A thought, this morning:
I play a Pandora classical station in my office to drown out hall noise and keep me focused. Over time it's experienced a bit of "genetic drift" from the Mozart and JS Bach I originally seeded it with (or maybe "random walk" is a more appropriate metaphor) and it now includes some vocal choral sacred music, and also some large-pipe-organ renditions of well-known hymns.
Today it played "Hosanna, Loud Hosanna," which I know as The Palm Sunday Hymn (this was purely an instrumental version but I sing the words in my head when I hear it.
And it struck me, how odd it is, how surpassingly odd, to live through the slow stately round of liturgical time simultaneously with everything in the world that's happening too loud and too fast. I mean maybe the grounding of liturgical time, of remembering Now It Is Lent, Soon It Will Be Easter helps me hang on to the few marbles that remain to me, but it's still odd to contemplate.
Like probably some other folks, I spent part of last evening - after getting home from AAUW meeting - glued to the news of "they're bombing a nuclear power plant, God save us" and while it turned out in the end not to be as BAD as we had feared it would be*
(*I joked on twitter: "Say a prayer for everyone you know old enough to remember Chernobyl; we aren't having a good evening" and that was true.
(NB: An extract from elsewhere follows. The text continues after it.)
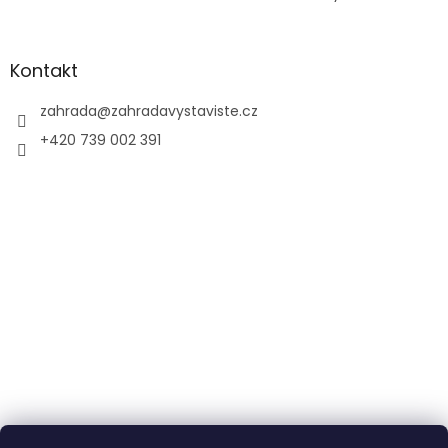
Kontakt
zahrada
@
zahradavystaviste.cz
+420 739 002 391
I vividly remember that disaster; I was a junior in high school, I remember we talked about it with kind of a sick and horrified wonder, and that was just plain old bad design, corruption, and bad luck, without the actual evil of war. And actually: having a father who had researched uranium and worried a bit about radiation probably wasn't good; I remember we didn't buy milk for some weeks after that out of concern of contamination. Now, as a sad old adult, I realize that most of the milk even in the 1980s would have come from the battery-hen version of cows, who probably rarely saw the outdoors. I do think a lot of my dad's anxiety about nuclear war filtered down to me, I realize that now)
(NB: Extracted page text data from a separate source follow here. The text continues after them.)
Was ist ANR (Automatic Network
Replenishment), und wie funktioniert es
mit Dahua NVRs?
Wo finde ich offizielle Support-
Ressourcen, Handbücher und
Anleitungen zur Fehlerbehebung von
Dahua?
But yes. It's weird. I guess there's some kind of chronos-vs-kairos thing going on here*. Right now I prefer kairos; I prefer even the self-reflection and penance of Lent to whatever is going on out in the wider world, and I look forward to the celebration of Palm Sunday (even if, really, the people were wrong about what was going to happen; they were expecting a military king who would kick the Romans out and establish a New Davidic Kingdom) and Easter. And looking forward to the semester being done and maybe getting to go see my mom again in May, and maybe even looking forward to not wearing a mask to teach this fall? (though the past two times I've said that, a bad new variant cropped up)
(*Funny - driving home from the yarn shop last week I drove past a food-truck area, and there was one labeled "Kairos Tacos" and I asked myself, does that mean you get them in God's own time?)
I don't know. It's strange and weird being a person of faith and yet a person who has doubts and questions AND is an anxious person in these times. I mean, I was just musing while working out this morning: well, the world's likely to end SOME time, but would the Divine Being really make us all suffer through a horrific, protracted pandemic and THEN war and THEN wink us out in a nuclear explosion? That seems all so very unnecessary. (The whole concept of the "Tribulation," which I think is an extra-Biblical thing, or at least a stretch of the imagery in Revelation, always hit a little wrong with me: we're out here trying our best. Most of us are not actively evil but are more selfish or lazy or whatever, do we really need that level of punishment to "purify" us in time for Heaven? I don't know)
I probably haven't been outside enough lately. Today walking in to my office from the car I realized it was warm out, and the sun was shining, and I found myself thinking: I would like to just find a hillside and go lie down on it for a while. Never mind that fire ants are a major problem here, and there are other bugs and such, and I have things to do, so that's not possible. But the desire was there.
1 comment:
WHAT? If you're a real person of faith and DON'T have doubts, you are a non-thinking, non-observant, non-caring person, IMO.